Warren is sympathetic to Kiner. He believes she was new to BTW and made a mistake for which she has paid the price. “She has become an exemplary principal,” he said.

Board member Kenneth Whalum Jr. said he did not know about the suspension until reading about it Thursday.

“Institutionally, the board knew – or should have known – about it as a function of our oversight responsibilities, even if that knowledge was very general in nature,” he said.

Like most Memphians, I was moved by the televised BTW graduation and Obama’s visit. I later met some of the graduates at a civic club luncheon and was very impressed by them. There are apparently some positive things going on at BTW under Kiner’s leadership.

But the end doesn’t justify the means, whether it’s college sports programs chasing national championships or public school systems under pressure to increase test scores and graduation rates. The good work of many can be tainted by the cheating of a few.

I don’t happen to think that Kiner’s suspension is as big a deal as, say, the lawsuit last week against First Horizon over $883 million of its mortgages, which the CA ignored for four days. But that’s not the issue.
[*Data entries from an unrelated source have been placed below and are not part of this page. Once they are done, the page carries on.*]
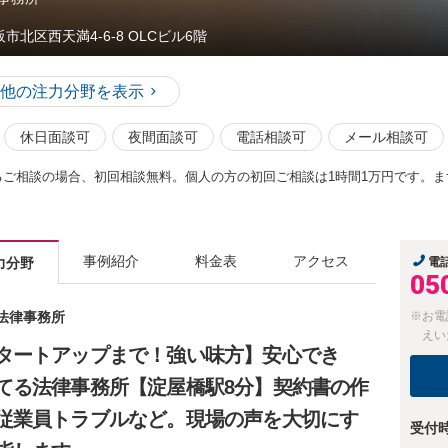
市北区西天満4-6-8 OLCビル6階
他の注力分野を表示
休日面談可
夜間面談可
電話相談可
メール相談可
るご相談の場合、初回相談無料。個人の方の初回ご相談は1時間1万円です。
事例紹介
料金表
アクセス
力分野
電
05
L法律事務所
※お電
えい
タートアップまで！強い味方】安心でき
てる法律事務所【淀屋橋駅8分】契約書の作
従業員トラブルなど。現場の声を大切にす
受付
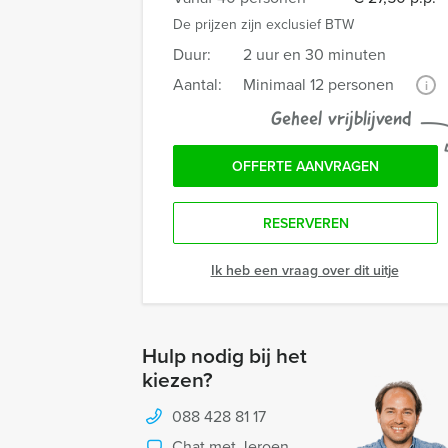
De prijzen zijn exclusief BTW
Duur:
2 uur en 30 minuten
Aantal:
Minimaal 12 personen
i
Geheel vrijblijvend
OFFERTE AANVRAGEN
RESERVEREN
Ik heb een vraag over dit uitje
Hulp nodig bij het
kiezen?
088 428 81 17
Chat met Jeroen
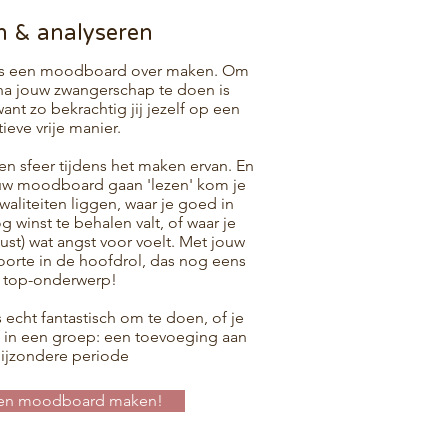
 & analyseren
gens een moodboard over maken. Om
f na jouw zwangerschap te doen is
nt zo bekrachtig jij jezelf op een
tieve vrije manier.
gen sfeer tijdens het maken ervan. En
uw moodboard gaan 'lezen' kom je
waliteiten liggen, waar je goed in
 winst te behalen valt, of waar je
st) wat angst voor voelt. Met jouw
orte in de hoofdrol, das nog eens
 top-onderwerp!
s echt fantastisch om te doen, of je
f in een groep: een toevoeging aan
bijzondere periode
l een moodboard maken!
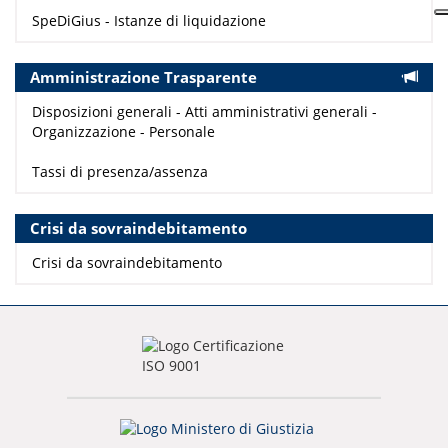
SpeDiGius - Istanze di liquidazione
Amministrazione Trasparente
Disposizioni generali - Atti amministrativi generali -
Organizzazione - Personale
Tassi di presenza/assenza
Crisi da sovraindebitamento
Crisi da sovraindebitamento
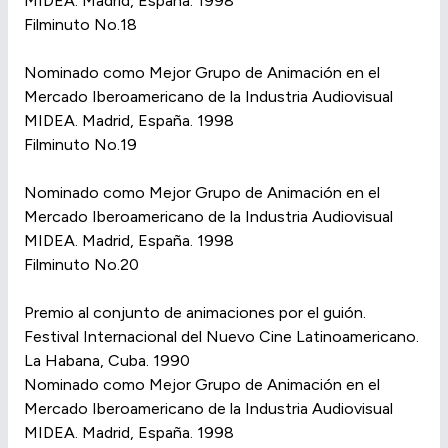
MIDEA. Madrid, España. 1998
Filminuto No.18
Nominado como Mejor Grupo de Animación en el
Mercado Iberoamericano de la Industria Audiovisual
MIDEA. Madrid, España. 1998
Filminuto No.19
Nominado como Mejor Grupo de Animación en el
Mercado Iberoamericano de la Industria Audiovisual
MIDEA. Madrid, España. 1998
Filminuto No.20
Premio al conjunto de animaciones por el guión.
Festival Internacional del Nuevo Cine Latinoamericano.
La Habana, Cuba. 1990
Nominado como Mejor Grupo de Animación en el
Mercado Iberoamericano de la Industria Audiovisual
MIDEA. Madrid, España. 1998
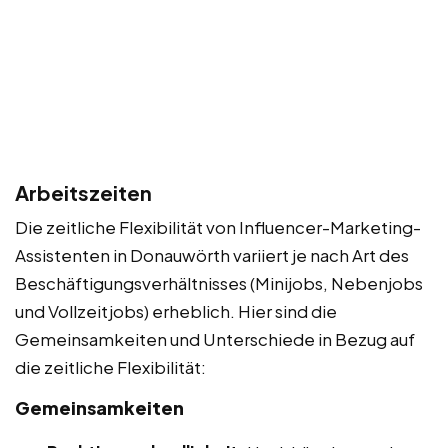
Arbeitszeiten
Die zeitliche Flexibilität von Influencer-Marketing-
Assistenten in Donauwörth variiert je nach Art des
Beschäftigungsverhältnisses (Minijobs, Nebenjobs
und Vollzeitjobs) erheblich. Hier sind die
Gemeinsamkeiten und Unterschiede in Bezug auf
die zeitliche Flexibilität:
Gemeinsamkeiten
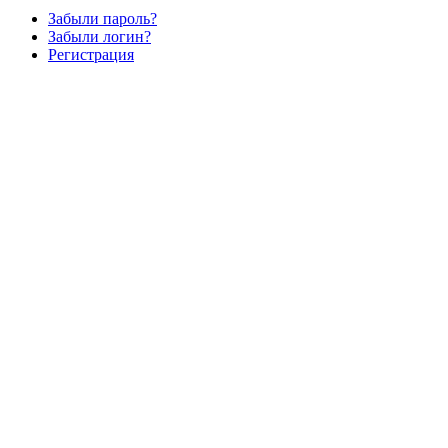
Забыли пароль?
Забыли логин?
Регистрация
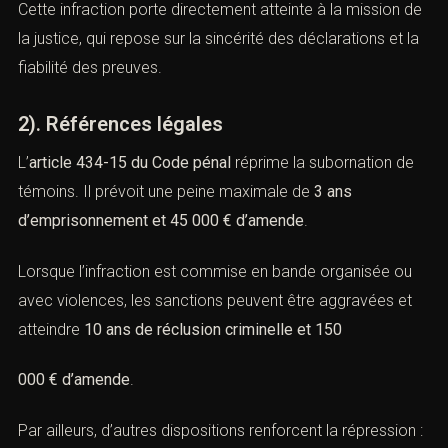
matériel.
Cette infraction porte directement atteinte à la mission
de la justice, qui repose sur la sincérité des déclarations
et la fiabilité des preuves.
2). Références légales
L
’
article 434-15 du Code pénal
réprime la subornation de
témoins. Il prévoit une peine maximale de
3 ans
d’emprisonnement et 45 000 € d’amende
.
Lorsque l’infraction est commise en bande organisée ou
avec violences, les sanctions peuvent être aggravées et
atteindre
10 ans de réclusion criminelle et 150
000 € d’amende
.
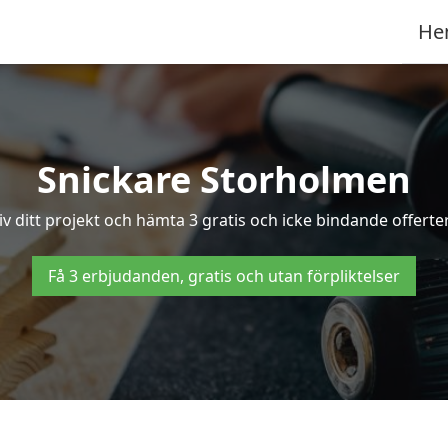
He
Snickare Storholmen
iv ditt projekt och hämta 3 gratis och icke bindande offerter
Få 3 erbjudanden, gratis och utan förpliktelser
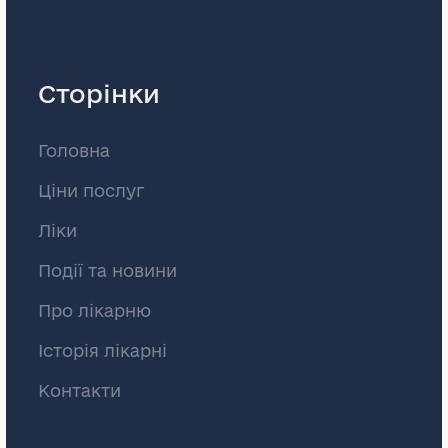
Сторінки
Головна
Ціни послуг
Ліки
Події та новини
Про лікарню
Історія лікарні
Контакти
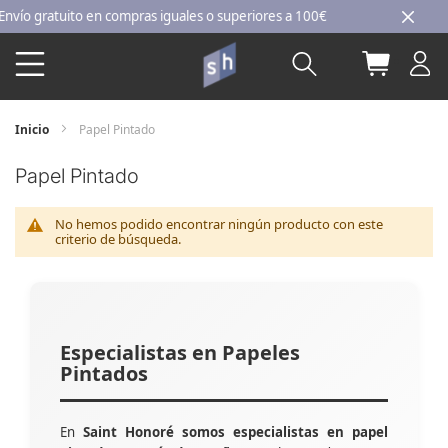
Ir
o gratuito en compras iguales o superiores a 100€
al
Buscar
Mi carri
contenido
Inicio
Papel Pintado
Papel Pintado
No hemos podido encontrar ningún producto con este
criterio de búsqueda.
Especialistas en Papeles
Pintados
En
Saint Honoré somos especialistas en papel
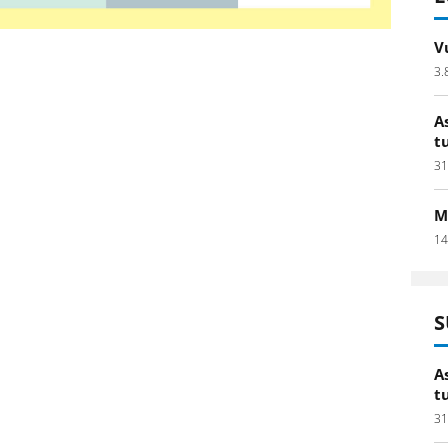
V
3.
A
t
31
M
14
S
A
t
31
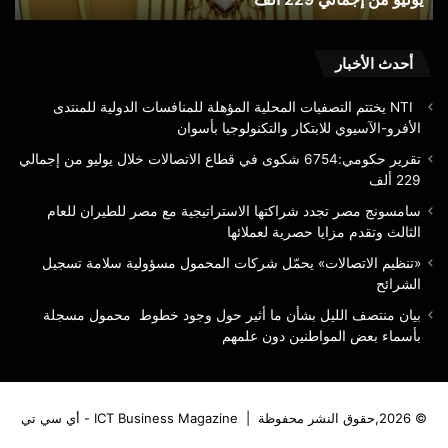
ألف
وتق
مزاي
حصر
أحدث الأخبار
لعمل
NTI يختتم التصفيات المحلية المؤهلة للمنافسات الدولية للمنتدى
الأفرو-الآسيوي للابتكار والتكنولوجيا بأسوان
تقرير حكومي:6754 شكوى في قطاع الاتصالات خلال يوليو من إجمالي
229 ألف
سامسونج مصر تجدد شراكتها الاستراتيجية مع مصر للطيران للعام
الثالث وتقدم مزايا حصرية لعملائها
«تنظيم الاتصالات» يحمّل شركات المحمول مسؤولية سلامة تسجيل
الشرائح
بيان منتصف الليل بشأن ما أثير حول وجود خطوط محمول مسجلة
بأسماء بعض المواطنين دون علمهم
© 2026,حقوق النشر محفوظة |
ICT Business Magazine - أي سي تي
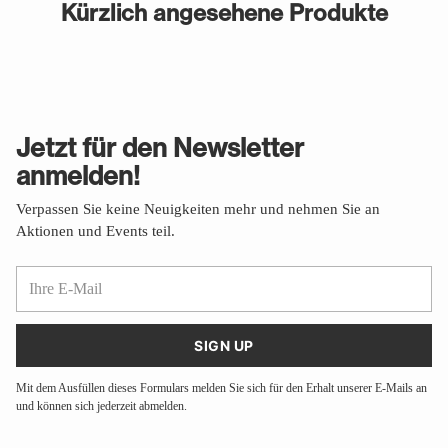
Kürzlich angesehene Produkte
Jetzt für den Newsletter
anmelden!
Verpassen Sie keine Neuigkeiten mehr und nehmen Sie an
Aktionen und Events teil.
Ihre
E-
Mail
SIGN UP
Mit dem Ausfüllen dieses Formulars melden Sie sich für den Erhalt unserer E-Mails an
und können sich jederzeit abmelden.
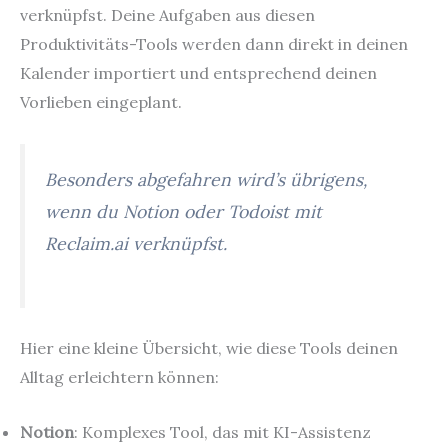
verknüpfst. Deine Aufgaben aus diesen
Produktivitäts-Tools werden dann direkt in deinen
Kalender importiert und entsprechend deinen
Vorlieben eingeplant.
Besonders abgefahren wird’s übrigens,
wenn du Notion oder Todoist mit
Reclaim.ai verknüpfst.
Hier eine kleine Übersicht, wie diese Tools deinen
Alltag erleichtern können:
Notion
: Komplexes Tool, das mit KI-Assistenz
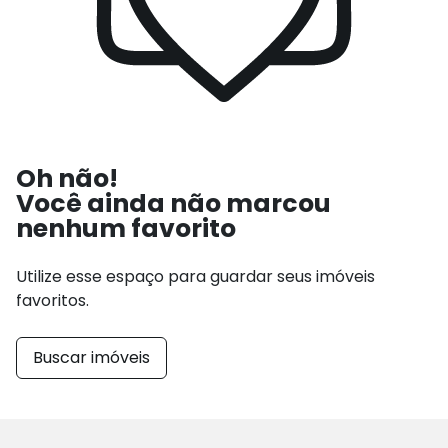
Oh não!
Você ainda não marcou
nenhum favorito
Utilize esse espaço para guardar seus imóveis
favoritos.
Buscar imóveis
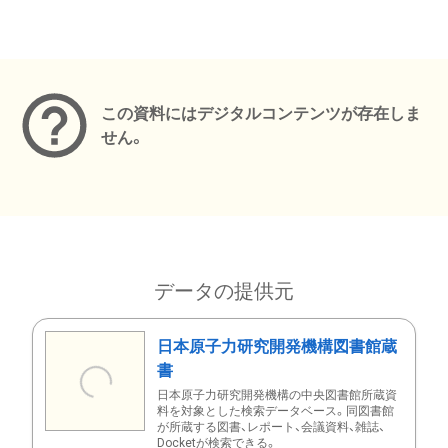
メタデータ
この資料にはデジタルコンテンツが存在しま
せん。
データの提供元
日本原子力研究開発機構図書館蔵
書
日本原子力研究開発機構の中央図書館所蔵資
料を対象とした検索データベース。同図書館
が所蔵する図書、レポート、会議資料、雑誌、
Docketが検索できる。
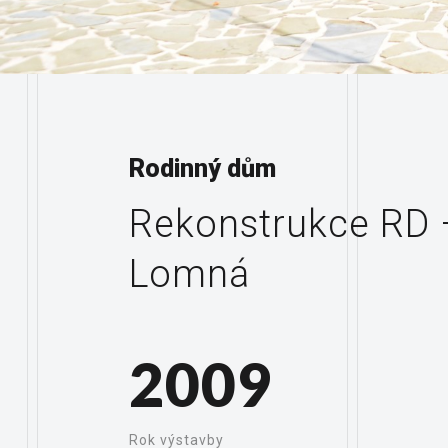
Rodinný dům
Rekonstrukce RD –
Lomná
2009
Rok výstavby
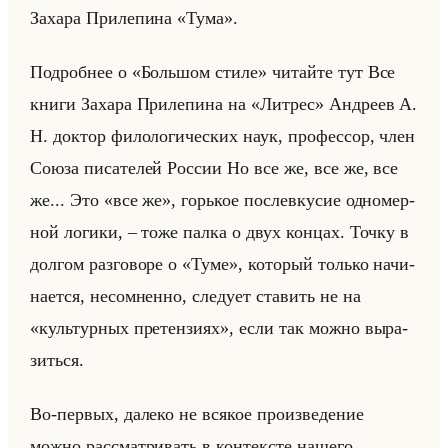
За­ха­ра При­ле­пи­на «Тума».
По­дроб­нее о «Большом стиле» чи­тайте тут Все
книги За­ха­ра При­ле­пи­на на «Литрес» Ан­дре­ев А.
Н. док­тор фи­ло­ло­ги­че­ских наук, про­фес­сор, член
Союза пи­са­те­лей Рос­сии Но все же, все же, все
же... Это «все же», горькое по­сле­вку­сие од­но­мер­
ной ло­ги­ки, – тоже палка о двух кон­цах. Точку в
дол­гом раз­го­во­ре о «Туме», ко­то­рый только на­чи­
на­ет­ся, несо­мнен­но, сле­ду­ет ста­вить не на
«культурных претензиях», если так можно вы­ра­
зиться.
Во-пер­вых, да­ле­ко не вся­кое про­из­ве­де­ние
можно рас­смат­ри­вать в кон­тек­сте на­ше­го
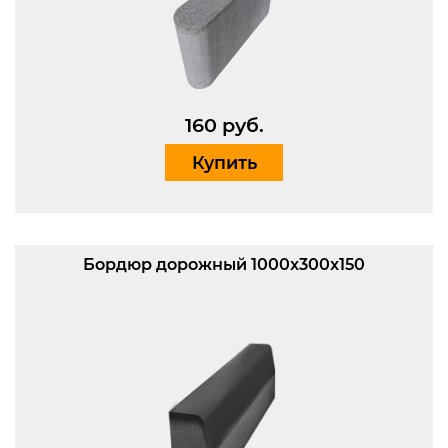
160 руб.
Купить
Бордюр дорожный 1000x300x150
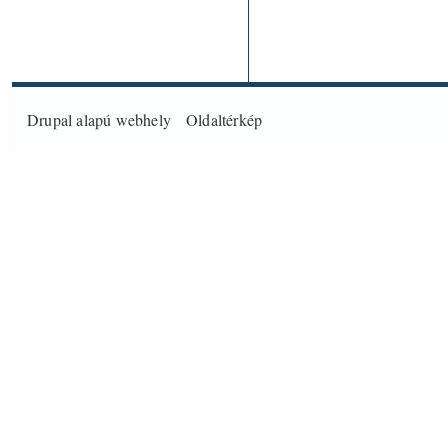
Drupal
alapú webhely
Oldaltérkép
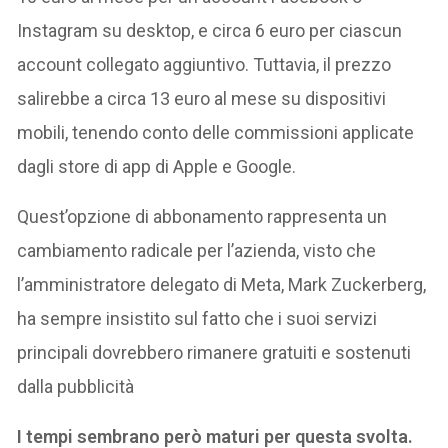
Instagram su desktop, e circa 6 euro per ciascun
account collegato aggiuntivo. Tuttavia, il prezzo
salirebbe a circa 13 euro al mese su dispositivi
mobili, tenendo conto delle commissioni applicate
dagli store di app di Apple e Google.
Quest’opzione di abbonamento rappresenta un
cambiamento radicale per l’azienda, visto che
l’amministratore delegato di Meta, Mark Zuckerberg,
ha sempre insistito sul fatto che i suoi servizi
principali dovrebbero rimanere gratuiti e sostenuti
dalla pubblicità
I tempi sembrano però maturi per questa svolta.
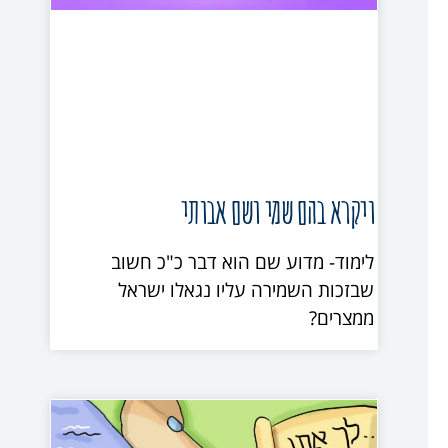
ויקרא בהם שמי ושם אבותי
לימוד- מדוע שם הוא דבר כ"כ חשוב
שבזכות השמירה עליו נגאלו ישראל
ממצרים?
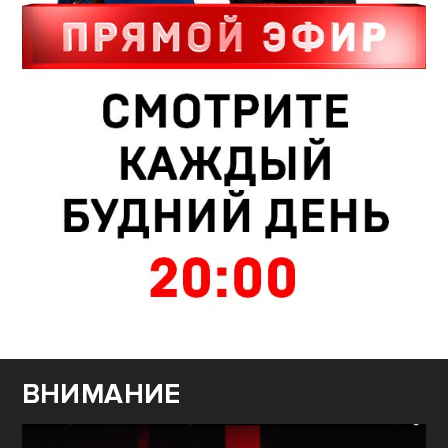
ВНИМАНИЕ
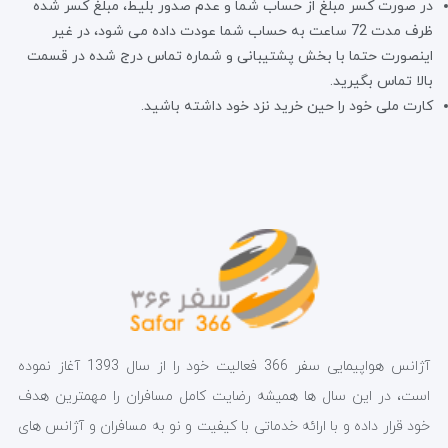
در صورت کسر مبلغ از حساب شما و عدم صدور بلیط، مبلغ کسر شده
ظرف مدت 72 ساعت به حساب شما عودت داده می شود، در غیر
اینصورت حتما با بخش پشتیبانی و شماره تماس درج شده در قسمت
بالا تماس بگیرید.
کارت ملی خود را حین خرید نزد خود داشته باشید.
آژانس هواپیمایی سفر 366 فعالیت خود را از سال 1393 آغاز نموده
است، در این سال ها همیشه رضایت کامل مسافران را مهمترین هدف
خود قرار داده و با ارائه خدماتی با کیفیت و نو به مسافران و آژانس های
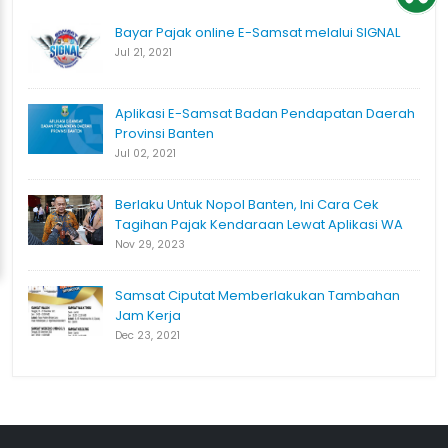
Bayar Pajak online E-Samsat melalui SIGNAL
Jul 21, 2021
Aplikasi E-Samsat Badan Pendapatan Daerah
Provinsi Banten
Jul 02, 2021
Berlaku Untuk Nopol Banten, Ini Cara Cek
Tagihan Pajak Kendaraan Lewat Aplikasi WA
Nov 29, 2023
Samsat Ciputat Memberlakukan Tambahan
Jam Kerja
Dec 23, 2021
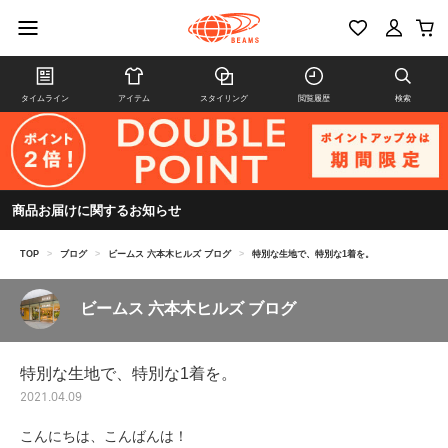
タイムライン
アイテム
スタイリング
閲覧履歴
検索
商品お届けに関するお知らせ
TOP
>
ブログ
>
ビームス 六本木ヒルズ ブログ
>
特別な生地で、特別な1着を。
ビームス 六本木ヒルズ ブログ
特別な生地で、特別な1着を。
2021.04.09
こんにちは、こんばんは！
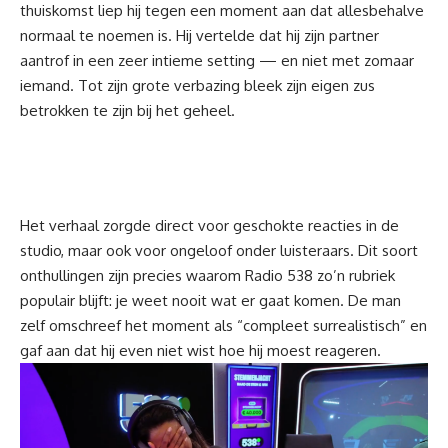
thuiskomst liep hij tegen een moment aan dat allesbehalve
normaal te noemen is. Hij vertelde dat hij zijn partner
aantrof in een zeer intieme setting — en niet met zomaar
iemand. Tot zijn grote verbazing bleek zijn eigen zus
betrokken te zijn bij het geheel.
Het verhaal zorgde direct voor geschokte reacties in de
studio, maar ook voor ongeloof onder luisteraars. Dit soort
onthullingen zijn precies waarom Radio 538 zo’n rubriek
populair blijft: je weet nooit wat er gaat komen. De man
zelf omschreef het moment als “compleet surrealistisch” en
gaf aan dat hij even niet wist hoe hij moest reageren.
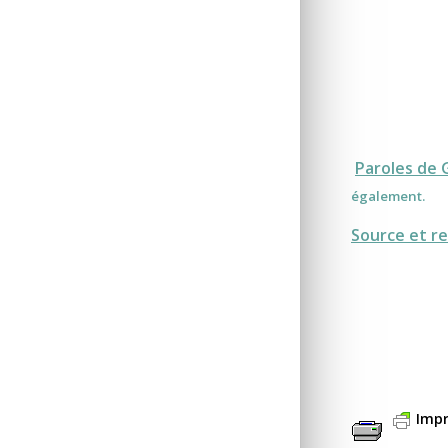
Paroles de 
également.
Source et re
Impr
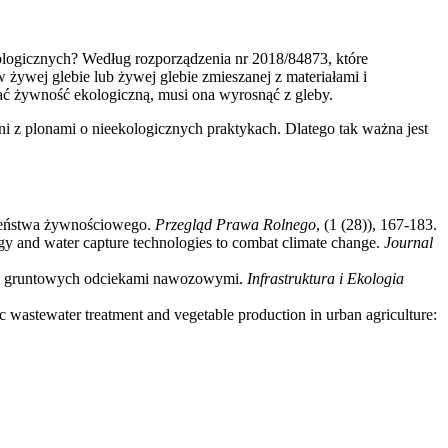
ologicznych? Według rozporządzenia nr 2018/84873, które
 żywej glebie lub żywej glebie zmieszanej z materiałami i
ać żywność ekologiczną, musi ona wyrosnąć z gleby.
ni z plonami o nieekologicznych praktykach. Dlatego tak ważna jest
czeństwa żywnościowego.
Przegląd Prawa Rolnego
, (1 (28)), 167-183.
rgy and water capture technologies to combat climate change.
Journal
wód gruntowych odciekami nawozowymi.
Infrastruktura i Ekologia
wastewater treatment and vegetable production in urban agriculture:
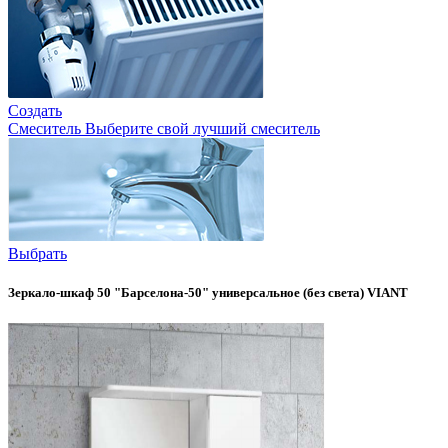
Создать
Смеситель
Выберите свой лучший смеситель
Выбрать
Зеркало-шкаф 50 "Барселона-50" универсальное (без света) VIANT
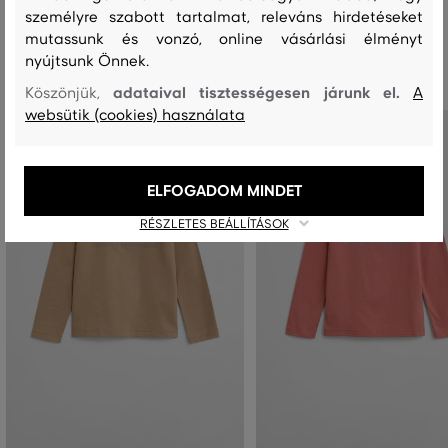
személyre szabott tartalmat, releváns hirdetéseket
mutassunk és vonzó, online vásárlási élményt
Ajánlott termékek
nyújtsunk Önnek.
adataival tisztességesen járunk el.
Köszönjük,
A
websütik (cookies) használata
ELFOGADOM MINDET
RÉSZLETES BEÁLLÍTÁSOK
The Kiner suspension was news because of BTW’s remarkable improvement in graduation in one year and moreso when the school was singled out for national acclaim.

In education, big improvements are hard to make in a year or two. That is not to say they don’t happen, but the underlying facts must be known before a super teacher or super principal is hailed. Many outstanding teachers and principals labor in anonymity and achieve slow, steady progress. Happily, some of them are getting recognition, like the math teacher at Whitehaven High School who was the subject of a story in The Commercial Appeal earlier this year. A friend of mine whose wife is a standout advanced calculus teacher is trying to get the College Board to identify extraordinary AP teachers. I hope they do.

Honest data and prompt, full disclosure are crucial as the Memphis and Shelby County school systems move toward a merger. Spin and stonewalling won’t work. Trite as it sounds, that’s the main thing.